> Aim of the exercise
When copying the entries below, leave out every picture and keep the rest exact.
»»
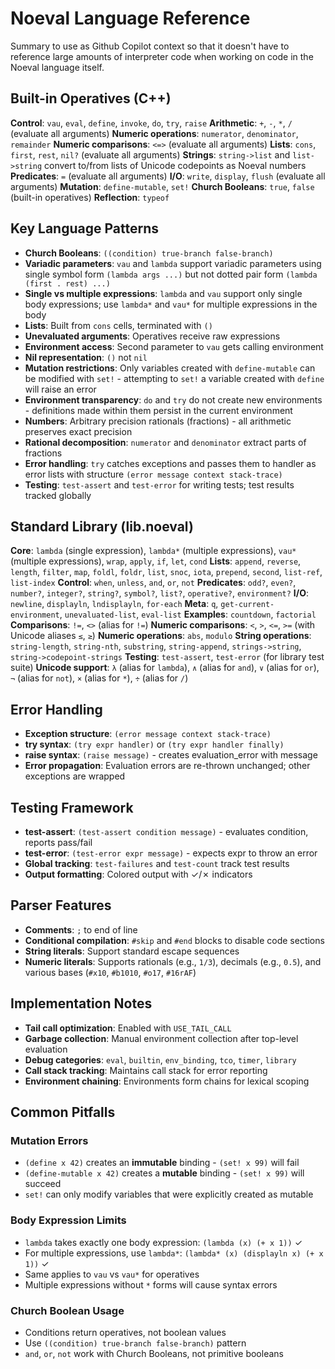 # Noeval Language Reference

Summary to use as Github Copilot context so that it doesn't have to reference large amounts of interpreter code when working on code in the Noeval language itself.

## Built-in Operatives (C++)

**Control**: `vau`, `eval`, `define`, `invoke`, `do`, `try`, `raise`
**Arithmetic**: `+`, `-`, `*`, `/` (evaluate all arguments)
**Numeric operations**: `numerator`, `denominator`, `remainder`
**Numeric comparisons**: `<=>` (evaluate all arguments)
**Lists**: `cons`, `first`, `rest`, `nil?` (evaluate all arguments)
**Strings**: `string->list` and `list->string` convert to/from lists of Unicode codepoints as Noeval numbers
**Predicates**: `=` (evaluate all arguments)
**I/O**: `write`, `display`, `flush` (evaluate all arguments)
**Mutation**: `define-mutable`, `set!`
**Church Booleans**: `true`, `false` (built-in operatives)
**Reflection**: `typeof`

## Key Language Patterns

- **Church Booleans**: `((condition) true-branch false-branch)`
- **Variadic parameters**: `vau` and `lambda` support variadic parameters using single symbol form `(lambda args ...)` but not dotted pair form `(lambda (first . rest) ...)`
- **Single vs multiple expressions**: `lambda` and `vau` support only single body expressions; use `lambda*` and `vau*` for multiple expressions in the body
- **Lists**: Built from `cons` cells, terminated with `()`
- **Unevaluated arguments**: Operatives receive raw expressions
- **Environment access**: Second parameter to `vau` gets calling environment
- **Nil representation**: `()` not `nil`
- **Mutation restrictions**: Only variables created with `define-mutable` can be modified with `set!` - attempting to `set!` a variable created with `define` will raise an error
- **Environment transparency**: `do` and `try` do not create new environments - definitions made within them persist in the current environment
- **Numbers**: Arbitrary precision rationals (fractions) - all arithmetic preserves exact precision
- **Rational decomposition**: `numerator` and `denominator` extract parts of fractions
- **Error handling**: `try` catches exceptions and passes them to handler as error lists with structure `(error message context stack-trace)`
- **Testing**: `test-assert` and `test-error` for writing tests; test results tracked globally

## Standard Library (lib.noeval)

**Core**: `lambda` (single expression), `lambda*` (multiple expressions), `vau*` (multiple expressions), `wrap`, `apply`, `if`, `let`, `cond`
**Lists**: `append`, `reverse`, `length`, `filter`, `map`, `foldl`, `foldr`, `list`, `snoc`, `iota`, `prepend`, `second`, `list-ref`, `list-index`
**Control**: `when`, `unless`, `and`, `or`, `not`
**Predicates**: `odd?`, `even?`, `number?`, `integer?`, `string?`, `symbol?`, `list?`, `operative?`, `environment?`
**I/O**: `newline`, `displayln`, `lndisplayln`, `for-each`
**Meta**: `q`, `get-current-environment`, `unevaluated-list`, `eval-list`
**Examples**: `countdown`, `factorial`
**Comparisons**: `!=`, `<>` (alias for `!=`)
**Numeric comparisons**: `<`, `>`, `<=`, `>=` (with Unicode aliases `≤`, `≥`)
**Numeric operations**: `abs`, `modulo`
**String operations**: `string-length`, `string-nth`, `substring`, `string-append`, `strings->string`, `string->codepoint-strings`
**Testing**: `test-assert`, `test-error` (for library test suite)
**Unicode support**: `λ` (alias for `lambda`), `∧` (alias for `and`), `∨` (alias for `or`), `¬` (alias for `not`), `×` (alias for `*`), `÷` (alias for `/`)

## Error Handling

- **Exception structure**: `(error message context stack-trace)`
- **try syntax**: `(try expr handler)` or `(try expr handler finally)`
- **raise syntax**: `(raise message)` - creates evaluation_error with message
- **Error propagation**: Evaluation errors are re-thrown unchanged; other exceptions are wrapped

## Testing Framework

- **test-assert**: `(test-assert condition message)` - evaluates condition, reports pass/fail
- **test-error**: `(test-error expr message)` - expects expr to throw an error
- **Global tracking**: `test-failures` and `test-count` track test results
- **Output formatting**: Colored output with ✓/✗ indicators

## Parser Features

- **Comments**: `;` to end of line
- **Conditional compilation**: `#skip` and `#end` blocks to disable code sections
- **String literals**: Support standard escape sequences
- **Numeric literals**: Supports rationals (e.g., `1/3`), decimals (e.g., `0.5`), and various bases (`#x10`, `#b1010`, `#o17`, `#16rAF`)

## Implementation Notes

- **Tail call optimization**: Enabled with `USE_TAIL_CALL`
- **Garbage collection**: Manual environment collection after top-level evaluation
- **Debug categories**: `eval`, `builtin`, `env_binding`, `tco`, `timer`, `library`
- **Call stack tracking**: Maintains call stack for error reporting
- **Environment chaining**: Environments form chains for lexical scoping

## Common Pitfalls

### Mutation Errors

- `(define x 42)` creates an **immutable** binding - `(set! x 99)` will fail
- `(define-mutable x 42)` creates a **mutable** binding - `(set! x 99)` will succeed
- `set!` can only modify variables that were explicitly created as mutable

### Body Expression Limits

- `lambda` takes exactly one body expression: `(lambda (x) (+ x 1))` ✓
- For multiple expressions, use `lambda*`: `(lambda* (x) (displayln x) (+ x 1))` ✓  
- Same applies to `vau` vs `vau*` for operatives
- Multiple expressions without `*` forms will cause syntax errors

### Church Boolean Usage

- Conditions return operatives, not boolean values
- Use `((condition) true-branch false-branch)` pattern
- `and`, `or`, `not` work with Church Booleans, not primitive booleans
««
> Answer box
 # Noeval Language Reference

Summary to use as Github Copilot context so that it doesn't have to reference large amounts of interpreter code when working on code in the Noeval language itself.

## Built-in Operatives (C++)

**Control**: `vau`, `eval`, `define`, `invoke`, `do`, `try`, `raise`
**Arithmetic**: `+`, `-`, `*`, `/` (evaluate all arguments)
**Numeric operations**: `numerator`, `denominator`, `remainder`
**Numeric comparisons**: `<=>` (evaluate all arguments)
**Lists**: `cons`, `first`, `rest`, `nil?` (evaluate all arguments)
**Strings**: `string->list` and `list->string` convert to/from lists of Unicode codepoints as Noeval numbers
**Predicates**: `=` (evaluate all arguments)
**I/O**: `write`, `display`, `flush` (evaluate all arguments)
**Mutation**: `define-mutable`, `set!`
**Church Booleans**: `true`, `false` (built-in operatives)
**Reflection**: `typeof`

## Key Language Patterns

- **Church Booleans**: `((condition) true-branch false-branch)`
- **Variadic parameters**: `vau` and `lambda` support variadic parameters using single symbol form `(lambda args ...)` but not dotted pair form `(lambda (first . rest) ...)`
- **Single vs multiple expressions**: `lambda` and `vau` support only single body expressions; use `lambda*` and `vau*` for multiple expressions in the body
- **Lists**: Built from `cons` cells, terminated with `()`
- **Unevaluated arguments**: Operatives receive raw expressions
- **Environment access**: Second parameter to `vau` gets calling environment
- **Nil representation**: `()` not `nil`
- **Mutation restrictions**: Only variables created with `define-mutable` can be modified with `set!` - attempting to `set!` a variable created with `define` will raise an error
- **Environment transparency**: `do` and `try` do not create new environments - definitions made within them persist in the current environment
- **Numbers**: Arbitrary precision rationals (fractions) - all arithmetic preserves exact precision
- **Rational decomposition**: `numerator` and `denominator` extract parts of fractions
- **Error handling**: `try` catches exceptions and passes them to handler as error lists with structure `(error message context stack-trace)`
- **Testing**: `test-assert` and `test-error` for writing tests; test results tracked globally

## Standard Library (lib.noeval)

**Core**: `lambda` (single expression), `lambda*` (multiple expressions), `vau*` (multiple expressions), `wrap`, `apply`, `if`, `let`, `cond`
**Lists**: `append`, `reverse`, `length`, `filter`, `map`, `foldl`, `foldr`, `list`, `snoc`, `iota`, `prepend`, `second`, `list-ref`, `list-index`
**Control**: `when`, `unless`, `and`, `or`, `not`
**Predicates**: `odd?`, `even?`, `number?`, `integer?`, `string?`, `symbol?`, `list?`, `operative?`, `environment?`
**I/O**: `newline`, `displayln`, `lndisplayln`, `for-each`
**Meta**: `q`, `get-current-environment`, `unevaluated-list`, `eval-list`
**Examples**: `countdown`, `factorial`
**Comparisons**: `!=`, `<>` (alias for `!=`)
**Numeric comparisons**: `<`, `>`, `<=`, `>=` (with Unicode aliases `≤`, `≥`)
**Numeric operations**: `abs`, `modulo`
**String operations**: `string-length`, `string-nth`, `substring`, `string-append`, `strings->string`, `string->codepoint-strings`
**Testing**: `test-assert`, `test-error` (for library test suite)
**Unicode support**: `λ` (alias for `lambda`), `∧` (alias for `and`), `∨` (alias for `or`), `¬` (alias for `not`), `×` (alias for `*`), `÷` (alias for `/`)

## Error Handling

- **Exception structure**: `(error message context stack-trace)`
- **try syntax**: `(try expr handler)` or `(try expr handler finally)`
- **raise syntax**: `(raise message)` - creates evaluation_error with message
- **Error propagation**: Evaluation errors are re-thrown unchanged; other exceptions are wrapped

## Testing Framework

- **test-assert**: `(test-assert condition message)` - evaluates condition, reports pass/fail
- **test-error**: `(test-error expr message)` - expects expr to throw an error
- **Global tracking**: `test-failures` and `test-count` track test results
- **Output formatting**: Colored output with ✓/✗ indicators

## Parser Features

- **Comments**: `;` to end of line
- **Conditional compilation**: `#skip` and `#end` blocks to disable code sections
- **String literals**: Support standard escape sequences
- **Numeric literals**: Supports rationals (e.g., `1/3`), decimals (e.g., `0.5`), and various bases (`#x10`, `#b1010`, `#o17`, `#16rAF`)

## Implementation Notes

- **Tail call optimization**: Enabled with `USE_TAIL_CALL`
- **Garbage collection**: Manual environment collection after top-level evaluation
- **Debug categories**: `eval`, `builtin`, `env_binding`, `tco`, `timer`, `library`
- **Call stack tracking**: Maintains call stack for error reporting
- **Environment chaining**: Environments form chains for lexical scoping

## Common Pitfalls

### Mutation Errors

- `(define x 42)` creates an **immutable** binding - `(set! x 99)` will fail
- `(define-mutable x 42)` creates a **mutable** binding - `(set! x 99)` will succeed
- `set!` can only modify variables that were explicitly created as mutable

### Body Expression Limits

- `lambda` takes exactly one body expression: `(lambda (x) (+ x 1))` ✓
- For multiple expressions, use `lambda*`: `(lambda* (x) (displayln x) (+ x 1))` ✓  
- Same applies to `vau` vs `vau*` for operatives
- Multiple expressions without `*` forms will cause syntax errors

### Church Boolean Usage

- Conditions return operatives, not boolean values
- Use `((condition) true-branch false-branch)` pattern
- `and`, `or`, `not` work with Church Booleans, not primitive booleans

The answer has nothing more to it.